I did some math to figure out how much ITMX, ITMY and BS may have been moving (in a frequency band of 0.1-1 ish Hz) in their angles according to fluctuation of the DC light observed at the dark port when the Michelson was locked.

(Summary)

Wednesday night (August 27th)

• The dark port DC (ASAIR_B_LF) flucutated by 16% of the bright fringe when the Michelson was locked on a dark fringe.
• ITMX(Y) may have been moving by 11 urad or 22 urad in peak-to-peak.
• BS may have been moving by 5.7 urad or 11 urad in peak-to-peak.

Friday night (August 29th)

• The dark port DC (ASAIR_B_LF) flucutated by 1% of the bright fringe when the Michelson was locked on a dark fringe.
• ITMX(Y) may have been moving by 2.8 urad or 5.6 urad in peak-to-peak.
• BS may have been moving by 1.4 urad or 2.8 urad in peak-to-peak.

(Some math behind it)

Suppose the Michelson is locked on a dark fringe. If an ITM is misaligned by Ψ, this introduces a displacement and tilt in the reflected beam with respect to the one from the other ITM at the BS. The displacement is x = 2 L Ψ and the title is ϑ = 2 Ψ where L is the distance from the BS to the ITM. So we get a small amount of 01 or 10 mode at the dark port on top of the 00 modes. Since the effect on the resultant 00 mode in its power is proportial to 4th power of the displacement and tilt, we assume the 00 mode to vanish because of the locking loop. The only residual we obtain at the dark port is the 01 or 10 mode whose field can be written as

E₁₀ = 1/sqrt(2) ( x/w₀ + i * ϑ / ϑ₀),

where w₀ is the waist size and ϑ₀ is the divergence angle respectively. A factor of 1/sqrt(2) upfront comes from the BS reflection. If we plug the definition of x and ϑ into the equation, we get

E₁₀ = sqrt(2) ( L/w₀ + i / ϑ₀)  Ψ.

Squaring the above, one can get the dark port power as

P = 2 ( (L/w₀)²+ (1/ ϑ₀)²)  Ψ²

Note that P is already normalized by the input beam power or equivallently the bright fringe. The Rayleigh range of the beam around the BS is roughly 210 m (if my math is correct). This gives a waist size of 8.4 mm and divergence angle of 40 urad.  The ITM-BS distance L is about 5.34 m where I averaged out the Schnupp asymmetry. So the dark port power can be now explicitly written as

P = 1.24 x 10⁹  Ψ²

This is the equation I used for deriving the numbers listed at the very top.

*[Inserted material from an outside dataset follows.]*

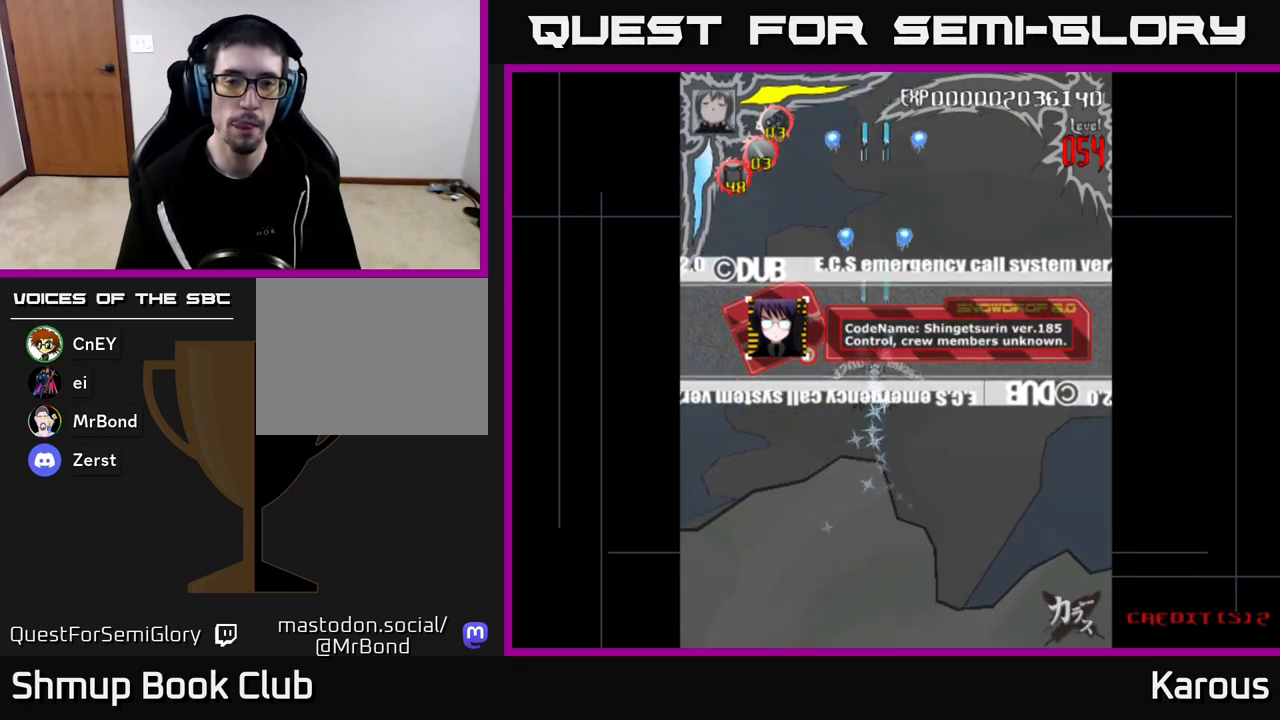
{"buttons": ["A"], "left_stick": "center", "right_stick": "center", "events": [[150, "DPAD_DOWN", "down"], [367, "DPAD_DOWN", "up"]]}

For example, if one wants to explain a 16% DC light fluctuation observed at the dark port by an angle deviation in ITMX(Y), the misalignment should be Ψ = sqrt(0.16 / 1.24 x 10⁹ ) = 11.4 urad. In the case of the BS, the effect gets twice bigger due to the fact it affects both X and Y beams at the same time in a constructive manner.